Since you are providing a dataset to the SelectLayerByAttribute tool (not a layer, as the tool needs) the tool is dealing with this by creating a layer on the fly on every run of the tool.  It seems (note the incrementing layer names in Dan's test) filling memory up with layers on every iteration, bogging things down. As the first note in the help on this tool says:

If the input is a feature class or dataset path, this tool will automatically create and return a new layer with the result of the tool applied.

Try this instead. Note my use of the current workspace to simplify path handling.

#importing python modules
import time
import arcpy
from arcpy import env

env.workspace = (
    r"C:\Users\vincentl\AppData\Local\PythonTesting\"
    r"Geodatabases\ScratchAddressing.gdb")
lyr = arcpy.MakeFeatureLayer_management("GIS_DBO_Places_Sample", "lyr")
whereClause = "OBJECTID IN (1)"

for i in range(0, 100):
    start = time.time()
    arcpy.SelectLayerByAttribute_management(lyr, "NEW_SELECTION", whereClause)
    stop = time.time()
    print("Time elapsed: {0}".format(stop - start))‍‍‍‍‍‍‍‍‍‍‍‍‍‍‍‍‍‍‍‍‍‍‍‍‍‍‍‍‍‍‍‍‍‍‍‍‍‍‍‍‍‍‍‍‍‍‍‍‍‍‍‍‍‍‍‍‍‍‍‍‍‍‍‍‍‍
DanPatterson_Retired
MVP Esteemed Contributor

still relative slow.  I actually made a featurelayer on disk to test to see if that improves things

import arcpy
import time

lyr = r"C:\Arc_projects\Polygon_lineTools\pnts_2000_lyr.lyrx"
qry = "Text01 = 'C'"
def test(lyr, qry):
    """ """
    start = time.time()
    r = arcpy.management.SelectLayerByAttribute(lyr, "NEW_SELECTION", qry, None)
    stop = time.time()
#    arcpy.management.SelectLayerByAttribute(lyr, "CLEAR_SELECTION") #, qry, None)
    return (stop - start)

and ran it with and without the CLEAR_SELECTION

Without clearing

np.array([test(lyr, uniq[0]) for u in range(10)])
    array([0.065, 0.062, 0.06 , 0.06 , 0.061, 0.061, 0.066, 0.059, 0.061, 0.059])
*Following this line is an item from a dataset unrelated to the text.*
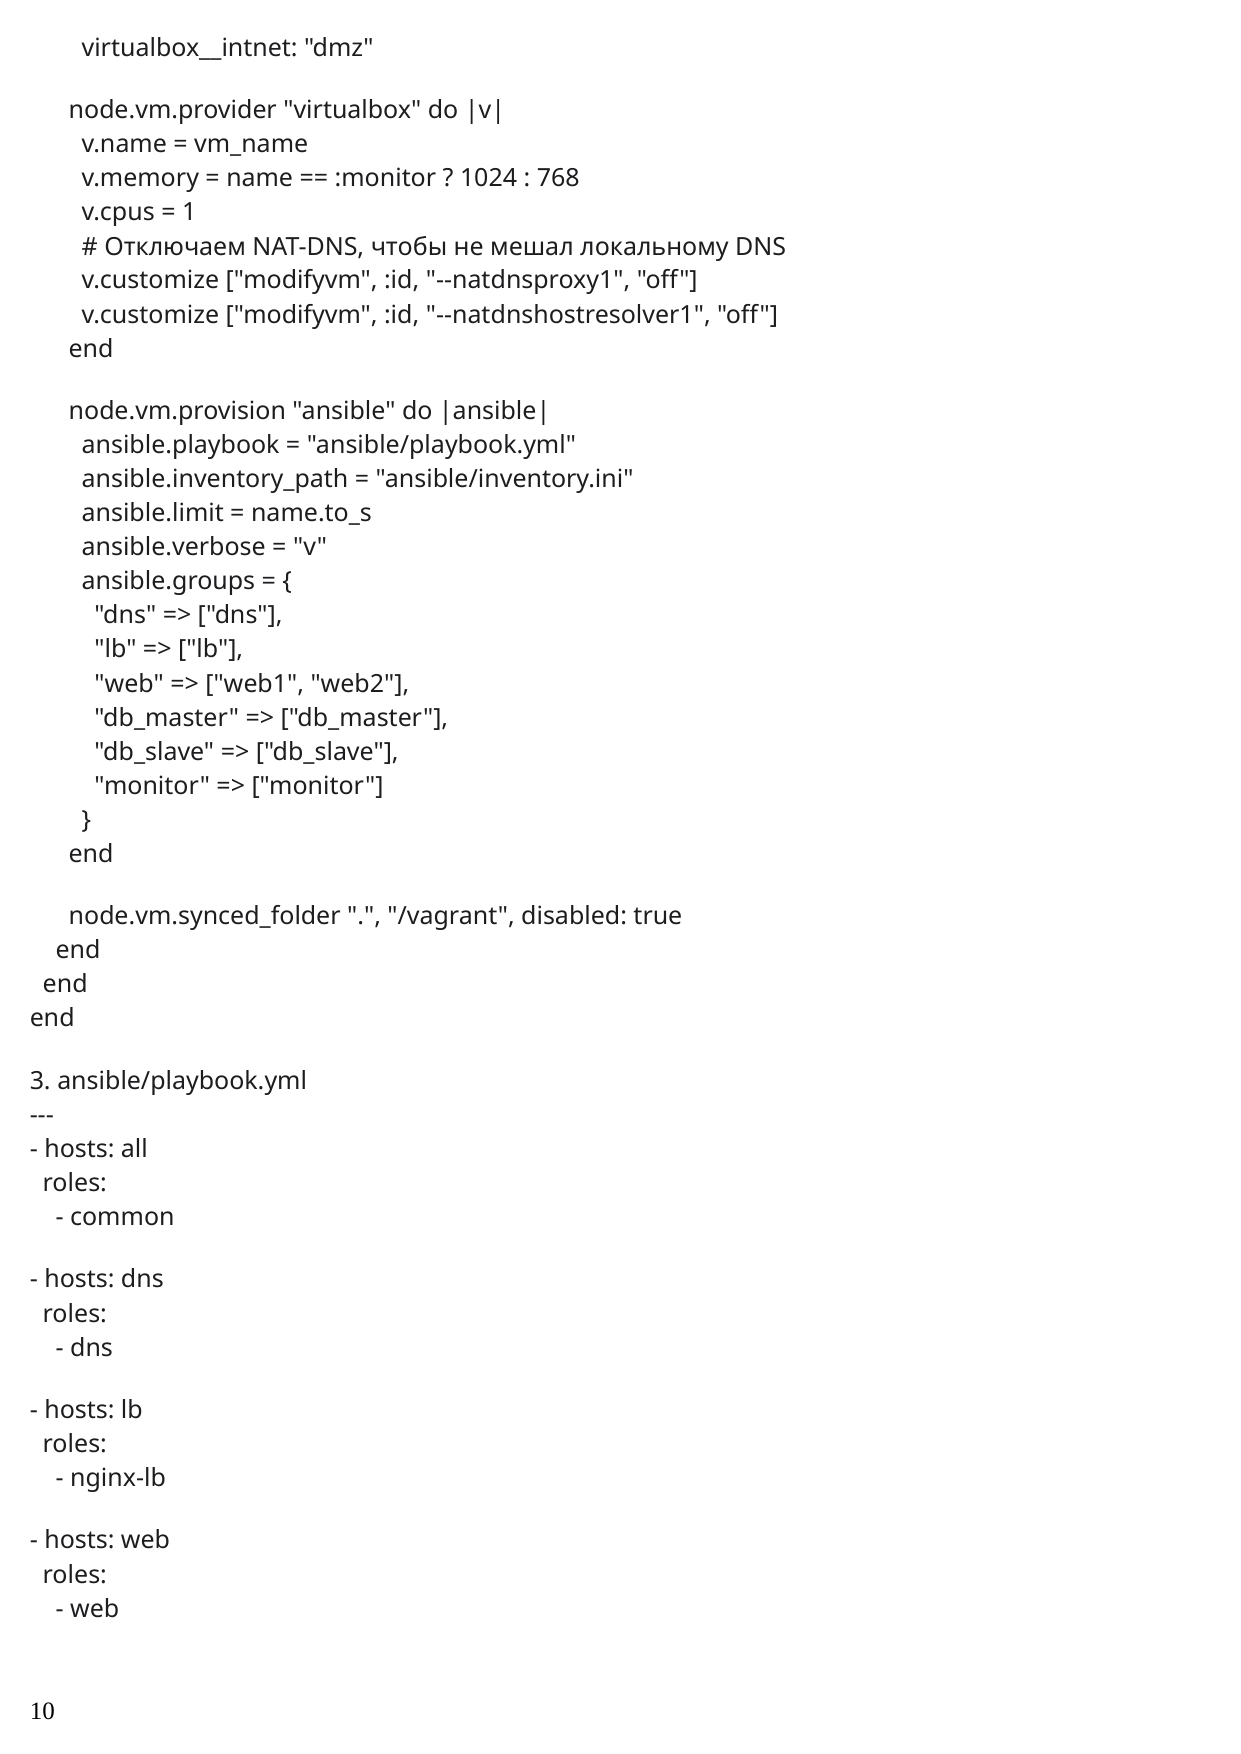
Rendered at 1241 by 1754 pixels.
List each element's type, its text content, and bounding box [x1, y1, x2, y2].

markedly better but still 

it really slows down with multiple queries

lyr = r"C:\Arc_projects\Polygon_lineTools\pnts_2000_lyr.lyrx"
uniq = ['A', 'Aa', 'Aaa', 'B', 'Bbbbb', 'C', 'Ccccc', 'D', 'Dddd', 'None']

def test(lyr, uniq):
    """ """
    start = time.time()
    qry = "Text01 = '{}'".format(uniq)
    r = arcpy.management.SelectLayerByAttribute(lyr, "NEW_SELECTION", qry, None)
    stop = time.time()
#    arcpy.management.SelectLayerByAttribute(lyr, "CLEAR_SELECTION") #, qry, None)
    return (stop - start)

np.array([test(lyr, u) for u in uniq])
array([0.073, 0.063, 0.059, 0.059, 0.06 , 0.06 , 0.06 , 0.067, 0.062, 0.059]) = 0.612

compared to   0.000537 s for all 10 using numpy.  still orders of magnitude different, but not as bad 

0 Kudos
curtvprice
MVP Esteemed Contributor

Of course numpy will be many many orders of magnitude faster - you are working with a simple numpy structure instead of this big complex (and powerful) layer object.

But my fix of creating the layer first does make it stop the memory-eating monster and the slowing down with iterations, yes?